What you are asked to do: Using the passage on plasma cell dyscrasias, decide whether each statement agrees with it, answering yes or no and quoting the deciding words. 1. In non-secretory multiple myeloma, a myeloma protein is found in the urine. 2. MGUS is a common and clinically silent disorder. 3. A clone of plasma cells descends from a single genetically distinct ancestor cell.

Text block:
===
Plasma cell dyscrasias


In hematology, plasma cell dyscrasias are a spectrum of progressively more severe monoclonal gammopathies, usually in which a clone or multiple clones of pre-malignant or malignant plasma cells over-produce and secrete into the blood stream a myeloma protein, i.e. an abnormal monoclonal antibody or portion thereof.
The exception to this rule is the disorder termed non-secretory multiple myeloma; this disorder is a form of plasma cell dyscrasia in which no myeloma protein is detected in serum or urine of individuals who have clear evidence of an increase in clonal bone marrow plasma cells and/or evidence of clonal plasma cell-mediated tissue injury. Here, a clone of plasma cells refers to group of plasma cells that are abnormal in that they have an identical genetic identity and therefore are descendants of a single genetically distinct ancestor cell.
At one end of this spectrum of hematological disorders, detection of one of these myeloma proteins in an individual's blood or urine is due to a common and clinically silent disorder termed MGUS, i.e. monoclonal gammopathy of undetermined significance. At the other end of this spectrum, detection of the myeloid protein is due to a hematological malignancy, i.e. multiple myeloma, Waldenström macroglobulinemia, or other B cell-associated neoplasm, that has developed, often in a stepwise manner, from their MGUS precursors.
===
Data provided:
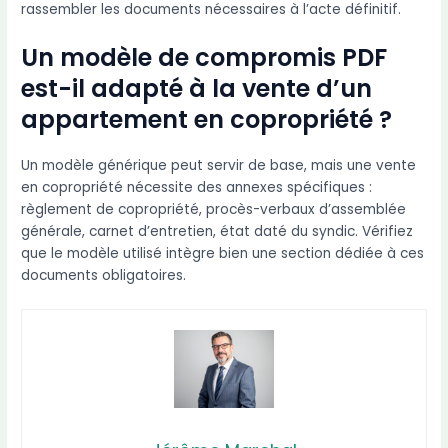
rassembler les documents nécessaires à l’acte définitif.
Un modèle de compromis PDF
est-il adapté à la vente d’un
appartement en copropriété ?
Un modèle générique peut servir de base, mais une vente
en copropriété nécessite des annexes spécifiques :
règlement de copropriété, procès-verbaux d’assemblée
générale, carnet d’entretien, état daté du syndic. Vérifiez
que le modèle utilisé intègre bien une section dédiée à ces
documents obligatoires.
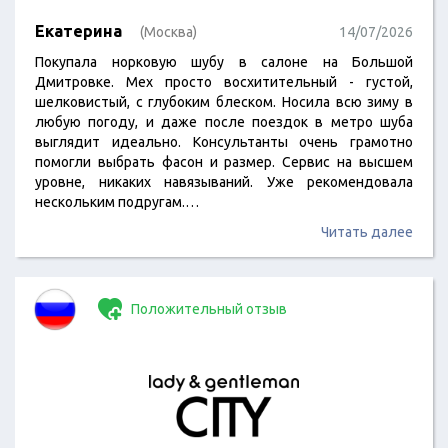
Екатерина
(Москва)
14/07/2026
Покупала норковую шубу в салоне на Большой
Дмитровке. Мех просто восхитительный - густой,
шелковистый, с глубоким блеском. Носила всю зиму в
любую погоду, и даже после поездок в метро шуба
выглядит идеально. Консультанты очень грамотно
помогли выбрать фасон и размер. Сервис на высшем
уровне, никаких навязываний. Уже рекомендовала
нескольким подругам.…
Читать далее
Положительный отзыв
===
Answer for the task:
1. No: "no myeloma protein is detected in serum or urine"
2. Yes: "a common and clinically silent disorder termed MGUS"
3. Yes: "descendants of a single genetically distinct ancestor cell"